Lors du conflit au sein de l’URP en 1983-1984, il critiqua ceux qui défendaient la ligne confédérale et qui considéraient que « Le syndicalisme doit s’adapter jusqu’à devenir un représentant de la société, devant réguler ipso facto en son sein les contradictions de cette société ou une partie de ces contradictions. Il devient donc un acteur social en abandonnant peu ou prou son rôle de conduite de la lutte d’une classe sociale. […] En termes de pratique syndicale cela implique que le syndicat devienne un « penseur » qui transmet, du sommet vers le bas ce qu’il faut faire et ce qu’il ne faut pas faire ». Pour lui, l’UD 94 et l’opposition confédérale qu’il animait, « Le syndicalisme est, et reste, le représentant des intérêts des travailleurs […]. En termes de pratique, cela implique que le syndicat soit avant tout un outil de mobilisation des travailleurs pour mener la lutte, car c’est bien elle le moteur des transformations. […] Une des premières priorités, pour notre UD comme pour toute l’organisation, est de retrouver une pratique de l’élaboration des revendications et de propositions qui redonne toute sa place au débat […] avec les travailleurs. » (Intervention de J. Blaize à l’AG de l’URP en mai 1984.)
Parmi les multiples activités militantes de Jacques Blaize, il convient de rappeler son rôle dans l’animation et l’organisation, en 1978, de la grève des ouvrières et ouvriers de la biscuiterie AZUR à Vincennes ; durant le conflit, la production autogérée fut relancée pour soutenir la lutte, un peu dans l’esprit des Lip : « On produit, on se paye. ».Cette grève gestionnaire fut alors activement soutenue par les militant.e.s de l’ASRAS et violemment combattue par la CGT (absente de la boîte) qui arriva à torpiller la lutte en proposant de se partager le produit de la vente pour les fêtes de Noël.
Après son départ de Paris en 1984 pour le Puy d Dôme, Jacques Blaize demeura toujours adhérent CFDT à l’AFME, mais sans militantisme du fait de son statut de délégué régional. Cependant, il travailla avec l’interprofessionnel du Puy-de-Dôme et particulièrement dans l’assistance juridique aux prud’hommes. S’étant éloigné de la CFDT, il la quitta définitivement après le « discours » télévisé de Kaspar expliquant qu’il laissait la place à Nicole Notat. Cette manœuvre lui rappelait par trop les pratiques politiques en vigueur en URSS lors des grands procès staliniens.

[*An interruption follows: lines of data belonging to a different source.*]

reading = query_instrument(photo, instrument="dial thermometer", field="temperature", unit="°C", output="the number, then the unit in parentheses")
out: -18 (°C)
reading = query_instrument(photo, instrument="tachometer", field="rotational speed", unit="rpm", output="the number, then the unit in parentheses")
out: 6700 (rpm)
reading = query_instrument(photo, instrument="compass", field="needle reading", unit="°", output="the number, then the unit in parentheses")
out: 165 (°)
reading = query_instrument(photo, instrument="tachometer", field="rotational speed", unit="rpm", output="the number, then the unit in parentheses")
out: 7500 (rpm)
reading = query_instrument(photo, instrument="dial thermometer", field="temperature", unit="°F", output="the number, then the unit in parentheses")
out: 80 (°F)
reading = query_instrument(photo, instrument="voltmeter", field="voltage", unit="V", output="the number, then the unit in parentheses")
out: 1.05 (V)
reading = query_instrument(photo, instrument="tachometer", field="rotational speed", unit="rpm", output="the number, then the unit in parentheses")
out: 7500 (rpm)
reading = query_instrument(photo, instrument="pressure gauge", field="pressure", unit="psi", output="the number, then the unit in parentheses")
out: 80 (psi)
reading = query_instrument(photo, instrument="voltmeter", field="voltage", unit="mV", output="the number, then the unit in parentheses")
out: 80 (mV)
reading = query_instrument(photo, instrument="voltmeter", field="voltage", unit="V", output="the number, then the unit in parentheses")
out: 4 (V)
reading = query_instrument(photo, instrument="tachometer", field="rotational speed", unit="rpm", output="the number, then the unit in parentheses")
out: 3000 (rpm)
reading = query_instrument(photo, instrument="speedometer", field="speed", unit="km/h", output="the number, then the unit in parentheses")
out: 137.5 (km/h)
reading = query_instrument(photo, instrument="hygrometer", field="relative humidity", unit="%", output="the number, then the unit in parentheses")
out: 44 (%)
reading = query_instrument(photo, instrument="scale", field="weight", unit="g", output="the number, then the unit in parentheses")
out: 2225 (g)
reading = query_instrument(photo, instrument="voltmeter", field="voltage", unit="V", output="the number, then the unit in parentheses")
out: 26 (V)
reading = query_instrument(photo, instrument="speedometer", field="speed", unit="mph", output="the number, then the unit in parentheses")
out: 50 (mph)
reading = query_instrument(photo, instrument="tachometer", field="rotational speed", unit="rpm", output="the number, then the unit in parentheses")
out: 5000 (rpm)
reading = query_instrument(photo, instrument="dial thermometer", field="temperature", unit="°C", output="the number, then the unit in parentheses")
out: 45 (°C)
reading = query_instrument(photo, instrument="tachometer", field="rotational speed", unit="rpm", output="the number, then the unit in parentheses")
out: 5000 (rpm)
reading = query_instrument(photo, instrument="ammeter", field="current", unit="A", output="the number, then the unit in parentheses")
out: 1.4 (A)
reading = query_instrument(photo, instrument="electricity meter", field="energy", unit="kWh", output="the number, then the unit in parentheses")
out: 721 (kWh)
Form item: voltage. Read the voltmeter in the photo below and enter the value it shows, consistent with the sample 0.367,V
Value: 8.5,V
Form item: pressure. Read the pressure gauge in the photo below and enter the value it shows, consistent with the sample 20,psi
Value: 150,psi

Licencié de l’AFME en 1988, probablement à la suite d’une interview « accordée » à un canard local de Clermont-Ferrand, La Galipote, où il critiquait la politique régionale et les positions nucléaristes de son président, Giscard d’Estaing. Il créa alors un bureau d’études (SCOOP) où il lui fallut « ramer » pour gagner sa vie. Depuis, il a quelques activités militantes dans des associations plus ou moins écologistes et participe aux émissions d’une radio locale, Radio arverne, sur la maîtrise de l’énergie et la décroissance. Il est adhérent au syndicat des retraités Solidaires (SUD).
ŒUVRE : Participation régulière dans la presse CFDT du département 94. Créateur et rédacteur avec trois autres militants (Christian Dufermont (ASRAS), Henri Celié (OCL), Farjon ! de la revue libertaire Réflexion syndicaliste, clandestine à l’intérieur de la CFDT (5 parutions dont une sur l’interprofessionnel et une sur le fédéralisme.